Summer 2026
Titi Jin
Online – 5/18-6/14
3 credits
Breadth: Humanities
Level: Elementary
Comm B
L&S Credit - Counts as Liberal Arts and Science credit in L&S
This four-week course explores how African storytellers engage Africa’s oceanic worlds—across the Atlantic, Mediterranean, and Indian Oceans—to narrate histories of movement, memory, and imagined futures. We approach the sea not as backdrop but as a dynamic archive where people, objects, and ideas travel and transform.
Through literature, film, poetry, and visual culture, we explore how water structures belonging and displacement, how it holds memory, and how diasporic identities emerge through routes rather than roots.

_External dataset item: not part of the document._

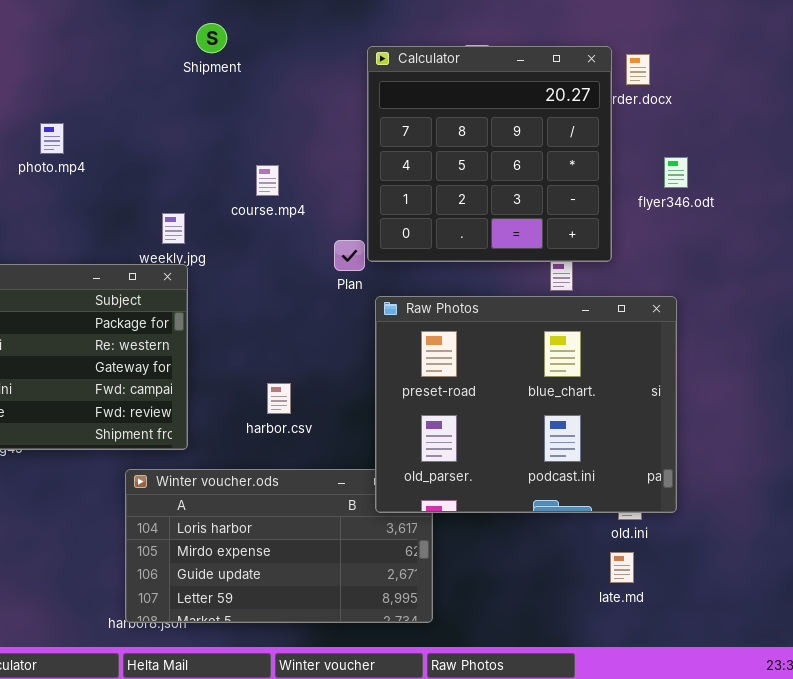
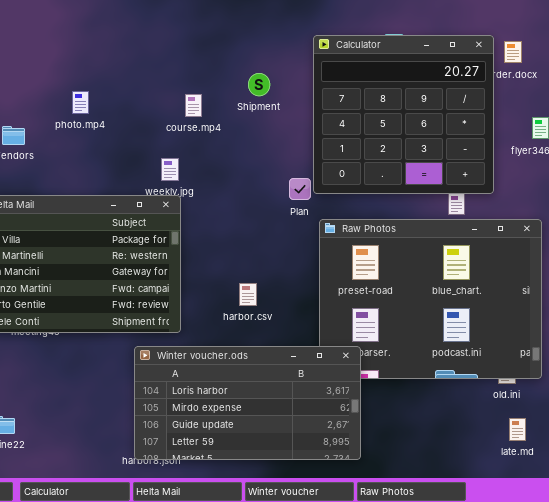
Shipment: [196,23,227,53] -> [248,73,270,96], moved
course.mp4: [256,165,279,196] -> [185,94,202,117], moved
Winter voucher.ods: [125,469,433,623] -> [134,346,361,460], raised
late.md: [610,552,634,583] -> [509,418,526,441], moved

We also consider the global journeys of cultural objects—from empire and museums to contemporary artistic reclaims—and how these mobilities inform debates on power and sovereignty.
Students will engage works by Wole Soyinka, Derek Walcott, Yaa Gyasi, Chimamanda Ngozi Adichie, contemporary African filmmakers, and emerging African animation to trace themes of trauma, drift, return, and contested ownership. The course asks not simply where home is, but how African worlds are made through movement, and who gets to narrate those crossings. From maritime memory to speculative aquatic futures, we consider how African people and objects travel globally while remaining grounded in histories of struggle and creativity. By the end of the course, students will gain interdisciplinary tools to read the ocean as both a historical condition of migration and a creative force shaping global debates on identity, justice, and Africa’s futures.